Her şey güzel başlamıştı. Ligin başlangıcında arka arkaya alınan iki mağlubiyet ve sonrası teknik direktör değişikliği ve tutan maya..
Burak Yılmaz ile doğru bir yola girilmiş, galibiyetler, kaybetmeme zinciri birbirini kovalıyordu. Ligin dibinden hızlı bir çıkış başlamış, şehirde Gaziantep FK sevgisi de hızlı bir çıkış yakalıyordu.
Her şey yolunda devam ediyorken, evimizde Fenerbahçe mağlubiyeti can sıksada telafisi oldu. Gerisi pamuk ipliğine bağlı gibi hep kopuk oldu.
Eyüp, Göztepe mağlubiyetleri iç saha olması nedeniyle şok yaşatıyordu. Rize’de kupa maçında farklı mağlubiyet takım içinde huzursuzluk mu var sorusunu gönlüme taşımıştı.
Burak Yılmaz’ın istifası ve 3 gün sonra takıma geri döndürülmesi ve akabinde ilk yarının son maçında Başakşehir karşısında disiplinsiz, sorumsuz oyun ve sonrası 5 gollü mağlubiyet, kadro zaafiyeti olduğunu ortaya çıkarıp, transfer şart olduğu gerçeğini ortaya çıkarıyordu.

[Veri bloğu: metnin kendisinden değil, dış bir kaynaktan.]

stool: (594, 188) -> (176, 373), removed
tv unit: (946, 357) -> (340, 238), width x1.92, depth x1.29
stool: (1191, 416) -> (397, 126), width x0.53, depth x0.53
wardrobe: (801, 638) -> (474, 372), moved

Hemen arayışlar başladı, Burak Yılmaz’da transfer istiyorum, hemde üç isim demesi kadronun yetersiz olduğunun sinyalini veriyordu.
Şimdi nokta transfer için kapı çalmaya başlandı. Bu kadro ile kalınırsa ligin ikinci yarısında zorlu günler geçireceğimizin gerçeği yok değil. Seriye bağlantı ama arkasından gelen puan kaybetmeler, hayallerimizi ve umutlarımızı tedirginliğe bıraktı diyebiliriz.

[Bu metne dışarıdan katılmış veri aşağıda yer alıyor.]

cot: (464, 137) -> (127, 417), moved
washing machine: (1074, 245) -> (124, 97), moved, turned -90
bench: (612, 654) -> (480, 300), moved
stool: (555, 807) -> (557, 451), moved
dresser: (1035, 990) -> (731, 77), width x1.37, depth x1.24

Kaybedilecek 2-3 maç bir anda kırmızı cizginin altına taşır. Ara transferde doğru ve akıllı isimler katılmalı kadroya.
Ancak kulübün gücü ne kadar bütçeyi aşacak, yapılan harcama kulübün kasasından çıkacak ve borçlandırılacak. Hesabı iyi yapmak lazım.
Yönetim kendi içinde vereceği miktarlar önemli ama sonu kulübün kasasına dayanacak. Taraftara güzel görünmekle doğru işler yapılmış olmaz, kendi menfaatini de doğru düşünmeli.
Burak Yılmaz ile ilk yarı enteresan gelişti, çıkışta, düşüşte hızlı oldu.
Ligin ikinci yarısına eksik olan mevkiler tamamlanır, sıkıntılı bir sezon geçirmeyelim, umudumuzu yitirmiş değiliz.
Yine oyunda da skorda da üstün olan Gaziantep FK bekliyoruz.